Given text »
If my Fledgling has identified him or herself as a sex addict in the early stages of recovery, I’m guessing you’d follow in my footsteps and leap to this page first.

 

“What can I do to fix my relationship?” was where I put all my energy in my recovery.

 

That mentality blinded me from being truly supportive towards my former spouse and, in many ways, worsened our chance of reconciliation.

 

In recovery, I still made everything about me and what I needed for me to feel safe; all at the expense of my former spouse.

 

Head’s up for the addict!

 

If you want to salvage your relationship, please read the following list of articles BEFORE you read this one:

Understanding PTSD

Sex Addiction Induced Trauma

More Trauma in Partners of Sex Addicts

Treatment for Partners of Sex Addicts

Understanding Your Partner

For The Partner

 

Now, if my Fledgling has identified him or herself as the partner of a sex addict in the early stages of recovery, I’m guessing that this is the last blog you even want to look at. I wish I could say, from my experience, that a relationship after betrayal can be salvaged, but unfortunately, in my situation, it wasn’t.

Exercise requirements »
Transcribe the passage on relationships during sex addiction recovery in full, word for word.

Provided records »
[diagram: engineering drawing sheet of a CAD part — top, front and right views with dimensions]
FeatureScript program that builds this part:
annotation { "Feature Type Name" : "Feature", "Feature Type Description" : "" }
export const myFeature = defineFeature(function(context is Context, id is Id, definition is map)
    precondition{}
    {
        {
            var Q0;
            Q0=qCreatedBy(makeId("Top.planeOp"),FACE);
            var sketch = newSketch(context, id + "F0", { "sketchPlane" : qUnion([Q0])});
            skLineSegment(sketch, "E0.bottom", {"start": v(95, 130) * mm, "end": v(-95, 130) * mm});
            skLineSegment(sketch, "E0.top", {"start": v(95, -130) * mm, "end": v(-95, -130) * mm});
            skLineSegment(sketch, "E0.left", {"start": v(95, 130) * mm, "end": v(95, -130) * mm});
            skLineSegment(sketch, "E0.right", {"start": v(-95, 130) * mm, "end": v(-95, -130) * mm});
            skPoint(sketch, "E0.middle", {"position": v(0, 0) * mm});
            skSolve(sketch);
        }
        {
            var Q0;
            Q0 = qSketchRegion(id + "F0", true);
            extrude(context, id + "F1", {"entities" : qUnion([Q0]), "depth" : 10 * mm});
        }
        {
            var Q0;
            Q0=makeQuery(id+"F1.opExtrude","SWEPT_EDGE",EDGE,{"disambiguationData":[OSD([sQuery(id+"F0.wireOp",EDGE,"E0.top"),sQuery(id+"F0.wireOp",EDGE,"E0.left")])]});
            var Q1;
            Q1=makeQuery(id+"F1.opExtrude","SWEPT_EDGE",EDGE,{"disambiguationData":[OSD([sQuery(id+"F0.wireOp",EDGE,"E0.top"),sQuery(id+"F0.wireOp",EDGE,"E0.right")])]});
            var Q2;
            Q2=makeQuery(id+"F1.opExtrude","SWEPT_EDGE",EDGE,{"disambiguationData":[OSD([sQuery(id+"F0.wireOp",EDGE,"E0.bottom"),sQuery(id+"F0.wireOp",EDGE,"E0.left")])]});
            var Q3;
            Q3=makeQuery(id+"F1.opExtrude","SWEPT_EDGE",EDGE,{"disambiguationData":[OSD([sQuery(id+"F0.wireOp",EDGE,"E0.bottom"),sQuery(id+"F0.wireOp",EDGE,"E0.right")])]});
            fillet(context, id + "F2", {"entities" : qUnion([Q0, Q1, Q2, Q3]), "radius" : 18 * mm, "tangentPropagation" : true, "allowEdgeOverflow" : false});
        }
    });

Solution to the problem »
If my Fledgling has identified him or herself as a sex addict in the early stages of recovery, I’m guessing you’d follow in my footsteps and leap to this page first.

 

“What can I do to fix my relationship?” was where I put all my energy in my recovery.

 

That mentality blinded me from being truly supportive towards my former spouse and, in many ways, worsened our chance of reconciliation.

 

In recovery, I still made everything about me and what I needed for me to feel safe; all at the expense of my former spouse.

 

Head’s up for the addict!

 

If you want to salvage your relationship, please read the following list of articles BEFORE you read this one:

Understanding PTSD

Sex Addiction Induced Trauma

More Trauma in Partners of Sex Addicts

Treatment for Partners of Sex Addicts

Understanding Your Partner

For The Partner

 

Now, if my Fledgling has identified him or herself as the partner of a sex addict in the early stages of recovery, I’m guessing that this is the last blog you even want to look at. I wish I could say, from my experience, that a relationship after betrayal can be salvaged, but unfortunately, in my situation, it wasn’t.